JB Cronjé, a tralac Researcher, comments on trade and climate change.
The science behind global warming is well established. There is growing acceptance that the average temperature of the earth is on the rise as a result of the emission of greenhouse gases caused by human activity. The global greenhouse gas levels (measured in carbon dioxide equivalents) are likely to grow over the coming decades resulting in a further increase in temperature.
The Intergovernmental Panel on Climate Change (IPCC) was launched by the World Meteorological Organisation and the United Nations Environment Programme to undertake scientific assessments of studies on climate change. Their first assessment led to the adoption of the United Nations Framework Convention on Climate Change (UNFCCC) to achieve stabilization of greenhouse gas concentrations at a level that would prevent dangerous anthropogenic interference with the climate system. As a result a supplementary agreement, the Kyoto Protocol, was concluded to establish legally binding obligations on industrialised countries for the reduction of greenhouse gas emissions to at least 5% less than 1990 levels over the first commitment period from1998 to 2012. At the 13th UNFCCC Conference of the Parties meeting in Bali, Indonesia, the parties agreed on a “Bali Action Plan” with the aim of reaching an agreement on both long-term cooperative action on climate change and a post-2012 regime in terms of the UNFCCC and Kyoto Protocol respectively. The objective is to conclude both negotiating efforts at the 15th Conference of the Parties to the UNFCCC meeting in December 2009 in Copenhagen, Denmark.
The IPCC has extensively studied a stabilization of emissions scenario considered to be representing the upper sustainable limit for avoiding dangerous human interference with the climate system. According to this scenario global emissions should be limited to a maximum of 550 parts per million (ppm) carbon dioxide-equivalent (CO2-eq) which would correspond to an average earth surface temperature increase of 3° C. This would imply an annual reduction in global GDP of 0.25 to 2.5%. In 2005, the global average atmospheric concentration for CO2 was 379 ppm with a further addition of 2 ppm each year.
The impact of climate change will be experienced most directly through changes in the frequency and intensity of extreme weather events such as droughts, hurricanes, typhoons, floods and heavy precipitation. Consequently the trade-related areas most vulnerable to climate change are agriculture, fisheries, forestry, tourism and trade infrastructure that is at risk of damage from rising sea levels and the occurrence of extreme weather events. However, the countries that will be most adversely affected from climate change also have precious little to do with global greenhouse gas emissions.

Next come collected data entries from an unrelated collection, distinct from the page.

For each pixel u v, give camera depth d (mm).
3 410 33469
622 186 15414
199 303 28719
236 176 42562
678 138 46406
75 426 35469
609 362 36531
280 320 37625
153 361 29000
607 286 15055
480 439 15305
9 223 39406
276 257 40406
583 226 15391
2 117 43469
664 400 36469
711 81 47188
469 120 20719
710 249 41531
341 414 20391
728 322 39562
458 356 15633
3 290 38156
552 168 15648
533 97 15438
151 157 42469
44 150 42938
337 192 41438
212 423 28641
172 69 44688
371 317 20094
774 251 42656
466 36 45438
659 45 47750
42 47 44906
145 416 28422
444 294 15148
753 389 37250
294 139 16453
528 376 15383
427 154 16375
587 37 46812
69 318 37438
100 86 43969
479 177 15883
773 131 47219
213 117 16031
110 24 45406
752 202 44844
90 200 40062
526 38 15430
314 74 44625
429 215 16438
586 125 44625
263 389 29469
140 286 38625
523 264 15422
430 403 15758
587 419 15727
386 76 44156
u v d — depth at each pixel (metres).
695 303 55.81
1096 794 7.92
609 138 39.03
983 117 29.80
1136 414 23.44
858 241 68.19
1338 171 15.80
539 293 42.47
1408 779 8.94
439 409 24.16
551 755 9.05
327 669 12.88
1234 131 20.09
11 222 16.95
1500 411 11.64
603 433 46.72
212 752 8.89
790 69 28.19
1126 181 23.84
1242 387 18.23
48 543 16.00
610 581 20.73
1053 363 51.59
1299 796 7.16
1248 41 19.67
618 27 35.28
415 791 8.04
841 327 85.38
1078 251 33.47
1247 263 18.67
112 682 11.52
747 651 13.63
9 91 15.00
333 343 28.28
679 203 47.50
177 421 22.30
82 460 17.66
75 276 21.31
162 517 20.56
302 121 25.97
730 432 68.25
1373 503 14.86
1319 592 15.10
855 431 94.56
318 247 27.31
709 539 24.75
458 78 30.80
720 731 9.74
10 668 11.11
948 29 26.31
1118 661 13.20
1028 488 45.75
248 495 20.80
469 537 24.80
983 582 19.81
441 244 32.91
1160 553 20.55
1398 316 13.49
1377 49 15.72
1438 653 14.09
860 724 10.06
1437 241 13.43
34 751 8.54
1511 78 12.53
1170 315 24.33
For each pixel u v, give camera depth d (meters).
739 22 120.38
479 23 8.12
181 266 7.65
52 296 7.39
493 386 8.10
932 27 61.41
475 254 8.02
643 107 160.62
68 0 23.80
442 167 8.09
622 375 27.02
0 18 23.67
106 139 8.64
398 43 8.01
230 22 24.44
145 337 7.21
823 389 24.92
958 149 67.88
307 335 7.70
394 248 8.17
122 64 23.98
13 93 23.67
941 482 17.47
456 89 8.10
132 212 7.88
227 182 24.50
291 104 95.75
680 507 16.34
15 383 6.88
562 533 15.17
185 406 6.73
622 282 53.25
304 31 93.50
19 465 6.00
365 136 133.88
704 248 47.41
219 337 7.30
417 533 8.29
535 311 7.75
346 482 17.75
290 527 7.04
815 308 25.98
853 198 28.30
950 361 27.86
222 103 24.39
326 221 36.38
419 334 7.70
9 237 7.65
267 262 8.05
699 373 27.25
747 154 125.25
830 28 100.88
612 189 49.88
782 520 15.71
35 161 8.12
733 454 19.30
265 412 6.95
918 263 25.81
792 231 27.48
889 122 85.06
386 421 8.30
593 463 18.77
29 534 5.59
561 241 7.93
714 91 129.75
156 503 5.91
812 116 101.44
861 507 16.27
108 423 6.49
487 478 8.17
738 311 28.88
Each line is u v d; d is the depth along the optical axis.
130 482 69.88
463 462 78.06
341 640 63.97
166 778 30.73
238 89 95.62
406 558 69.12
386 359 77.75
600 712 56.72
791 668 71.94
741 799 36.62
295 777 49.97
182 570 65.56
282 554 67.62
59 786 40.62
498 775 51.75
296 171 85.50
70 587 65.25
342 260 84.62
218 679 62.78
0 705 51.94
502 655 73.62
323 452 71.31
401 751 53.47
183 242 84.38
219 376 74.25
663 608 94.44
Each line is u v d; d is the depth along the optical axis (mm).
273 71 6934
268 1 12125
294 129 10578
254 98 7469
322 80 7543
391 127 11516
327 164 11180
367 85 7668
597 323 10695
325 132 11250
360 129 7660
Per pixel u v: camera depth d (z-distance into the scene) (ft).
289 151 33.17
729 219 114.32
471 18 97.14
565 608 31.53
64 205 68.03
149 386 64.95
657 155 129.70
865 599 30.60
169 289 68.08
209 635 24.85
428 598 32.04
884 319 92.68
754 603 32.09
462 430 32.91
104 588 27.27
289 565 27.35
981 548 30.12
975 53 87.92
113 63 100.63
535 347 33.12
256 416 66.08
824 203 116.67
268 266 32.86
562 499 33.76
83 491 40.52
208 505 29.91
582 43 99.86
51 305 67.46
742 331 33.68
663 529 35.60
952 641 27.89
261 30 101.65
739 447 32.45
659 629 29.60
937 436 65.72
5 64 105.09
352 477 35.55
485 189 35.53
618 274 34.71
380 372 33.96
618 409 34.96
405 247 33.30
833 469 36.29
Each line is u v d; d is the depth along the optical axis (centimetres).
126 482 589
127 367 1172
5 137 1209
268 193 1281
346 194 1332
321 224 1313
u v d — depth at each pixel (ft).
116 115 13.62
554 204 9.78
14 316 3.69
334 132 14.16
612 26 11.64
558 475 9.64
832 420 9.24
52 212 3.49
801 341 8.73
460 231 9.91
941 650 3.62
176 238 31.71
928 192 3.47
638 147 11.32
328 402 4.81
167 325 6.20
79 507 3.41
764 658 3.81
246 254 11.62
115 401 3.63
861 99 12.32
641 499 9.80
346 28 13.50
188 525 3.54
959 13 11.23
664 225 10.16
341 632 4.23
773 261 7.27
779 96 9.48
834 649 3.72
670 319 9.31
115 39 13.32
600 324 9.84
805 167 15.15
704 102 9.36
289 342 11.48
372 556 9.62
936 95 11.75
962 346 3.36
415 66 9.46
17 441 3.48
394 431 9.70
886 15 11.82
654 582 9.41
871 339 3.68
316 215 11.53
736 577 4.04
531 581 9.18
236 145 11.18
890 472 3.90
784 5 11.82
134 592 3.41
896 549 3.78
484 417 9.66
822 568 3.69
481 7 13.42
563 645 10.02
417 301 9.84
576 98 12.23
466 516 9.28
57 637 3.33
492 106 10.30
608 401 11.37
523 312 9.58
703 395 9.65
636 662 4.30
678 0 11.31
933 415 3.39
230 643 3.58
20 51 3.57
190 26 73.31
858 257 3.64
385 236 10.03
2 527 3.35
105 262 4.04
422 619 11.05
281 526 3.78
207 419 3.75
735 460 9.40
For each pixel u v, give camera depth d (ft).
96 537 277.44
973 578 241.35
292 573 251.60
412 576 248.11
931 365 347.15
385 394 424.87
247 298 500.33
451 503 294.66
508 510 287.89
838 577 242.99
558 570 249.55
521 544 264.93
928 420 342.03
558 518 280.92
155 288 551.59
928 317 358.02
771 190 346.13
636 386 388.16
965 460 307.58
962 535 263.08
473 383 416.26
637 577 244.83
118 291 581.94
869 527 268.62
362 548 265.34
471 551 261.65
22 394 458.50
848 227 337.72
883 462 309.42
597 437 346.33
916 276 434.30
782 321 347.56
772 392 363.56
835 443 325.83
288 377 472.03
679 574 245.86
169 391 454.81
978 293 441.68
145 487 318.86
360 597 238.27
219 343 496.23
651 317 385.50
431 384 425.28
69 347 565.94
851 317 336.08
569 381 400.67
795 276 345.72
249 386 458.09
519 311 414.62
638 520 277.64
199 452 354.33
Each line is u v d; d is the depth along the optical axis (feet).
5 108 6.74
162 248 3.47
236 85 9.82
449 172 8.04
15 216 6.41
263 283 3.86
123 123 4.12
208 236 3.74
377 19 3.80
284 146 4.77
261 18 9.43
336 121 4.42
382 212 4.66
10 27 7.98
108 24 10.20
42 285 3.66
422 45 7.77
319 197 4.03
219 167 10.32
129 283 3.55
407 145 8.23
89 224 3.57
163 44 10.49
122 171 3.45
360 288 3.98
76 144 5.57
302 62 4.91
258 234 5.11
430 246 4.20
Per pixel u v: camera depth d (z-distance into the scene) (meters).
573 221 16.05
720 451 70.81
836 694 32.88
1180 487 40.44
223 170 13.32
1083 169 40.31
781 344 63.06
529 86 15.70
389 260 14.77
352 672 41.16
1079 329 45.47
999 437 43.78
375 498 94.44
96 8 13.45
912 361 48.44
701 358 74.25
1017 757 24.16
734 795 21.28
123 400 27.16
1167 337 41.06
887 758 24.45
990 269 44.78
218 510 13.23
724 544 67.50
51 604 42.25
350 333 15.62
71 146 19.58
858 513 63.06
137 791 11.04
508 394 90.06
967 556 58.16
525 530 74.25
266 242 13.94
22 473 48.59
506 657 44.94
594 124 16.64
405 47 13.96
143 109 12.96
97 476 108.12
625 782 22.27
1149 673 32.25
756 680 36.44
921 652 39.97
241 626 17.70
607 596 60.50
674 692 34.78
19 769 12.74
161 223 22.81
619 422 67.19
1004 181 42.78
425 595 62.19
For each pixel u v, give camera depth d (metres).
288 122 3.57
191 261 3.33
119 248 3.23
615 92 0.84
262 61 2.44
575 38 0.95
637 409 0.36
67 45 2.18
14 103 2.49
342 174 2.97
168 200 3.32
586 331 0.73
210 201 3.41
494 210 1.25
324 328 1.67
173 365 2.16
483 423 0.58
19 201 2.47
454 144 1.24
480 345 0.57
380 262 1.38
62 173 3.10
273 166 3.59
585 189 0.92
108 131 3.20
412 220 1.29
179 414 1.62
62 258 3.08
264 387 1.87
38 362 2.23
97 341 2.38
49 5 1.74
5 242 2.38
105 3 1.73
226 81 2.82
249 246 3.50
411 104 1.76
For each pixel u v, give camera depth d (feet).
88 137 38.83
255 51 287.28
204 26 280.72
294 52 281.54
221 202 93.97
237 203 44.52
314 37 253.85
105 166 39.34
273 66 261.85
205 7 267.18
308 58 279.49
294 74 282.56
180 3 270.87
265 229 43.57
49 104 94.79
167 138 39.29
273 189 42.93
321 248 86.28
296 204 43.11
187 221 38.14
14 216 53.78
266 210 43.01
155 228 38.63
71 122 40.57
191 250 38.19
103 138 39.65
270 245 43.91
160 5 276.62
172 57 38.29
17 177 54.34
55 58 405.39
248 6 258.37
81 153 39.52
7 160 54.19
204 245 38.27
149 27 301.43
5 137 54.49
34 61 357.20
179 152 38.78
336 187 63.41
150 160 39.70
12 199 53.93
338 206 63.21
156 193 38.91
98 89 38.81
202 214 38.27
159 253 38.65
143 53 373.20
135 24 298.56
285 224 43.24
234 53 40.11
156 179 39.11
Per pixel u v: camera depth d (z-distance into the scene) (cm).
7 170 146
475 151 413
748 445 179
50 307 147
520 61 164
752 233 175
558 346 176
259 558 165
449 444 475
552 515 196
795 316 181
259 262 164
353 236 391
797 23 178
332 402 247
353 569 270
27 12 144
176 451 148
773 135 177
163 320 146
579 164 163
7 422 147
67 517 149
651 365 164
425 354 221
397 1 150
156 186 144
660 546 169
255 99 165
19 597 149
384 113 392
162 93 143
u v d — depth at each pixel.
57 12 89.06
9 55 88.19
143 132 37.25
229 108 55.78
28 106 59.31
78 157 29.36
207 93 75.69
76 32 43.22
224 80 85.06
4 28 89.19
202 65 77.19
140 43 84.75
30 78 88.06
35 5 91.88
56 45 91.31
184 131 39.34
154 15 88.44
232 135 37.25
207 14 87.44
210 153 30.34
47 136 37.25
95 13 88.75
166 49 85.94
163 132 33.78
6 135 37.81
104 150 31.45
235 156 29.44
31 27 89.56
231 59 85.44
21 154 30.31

Mitigation and Adaptation is the two major approaches for dealing with climate change. Climate change mitigation refers to policies for reducing greenhouse gas emissions and/or enhancing the capacity of carbon “sinks” (oceans and forests) to absorb carbon dioxide. Climate adaptation on the other hand refers to responses to reduce the negative consequences of climate change by increasing the ability of humans and ecosystems to deal with changes. The most pressing issue that needs to be dealt with in this regard is technology development and transfer including a solution on how to deal with intellectual property rights relating to such technologies.
The emission of carbon dioxide is an externality to economic activity, meaning that it is not regulated or priced in the market place. A key policy instrument approach to internalize the environmental externality is by setting a price on the carbon content of the energy consumed or on the CO2 emissions generated in the production and/or consumption of goods. The two types of pricing mechanism used to encourage change in behaviour are internal taxes and cap-and-trade systems.
Carbon taxes are usually calculated by measuring the carbon content of fossil fuels that is produced during combustion. A carbon tax can also be used in combination with an energy tax based on the energy content of energy sources. The tax can either be levied on consumers or producers.
The cap-and-trade system on the other hand fixes a cap on total emissions that are translated into allowances (permits) to cover emissions. These permits can be traded or auctioned at a price determined by the market. A number of emission trading schemes have been introduced at the national level including in the USA and EU. However a number of challenges need to be addressed to curb the volatility of the carbon market. The Kyoto Protocol created an international emission trading system combined with a clean development mechanism that allows industrialized countries to offset their emissions in developing countries by investing in environmental-friendly projects.
In the absence of a uniform approach to combat climate change concerns over carbon leakage and competitiveness can lead to the implementation of border adjustment measures to level the playing field between taxed domestic producers and untaxed foreign competition.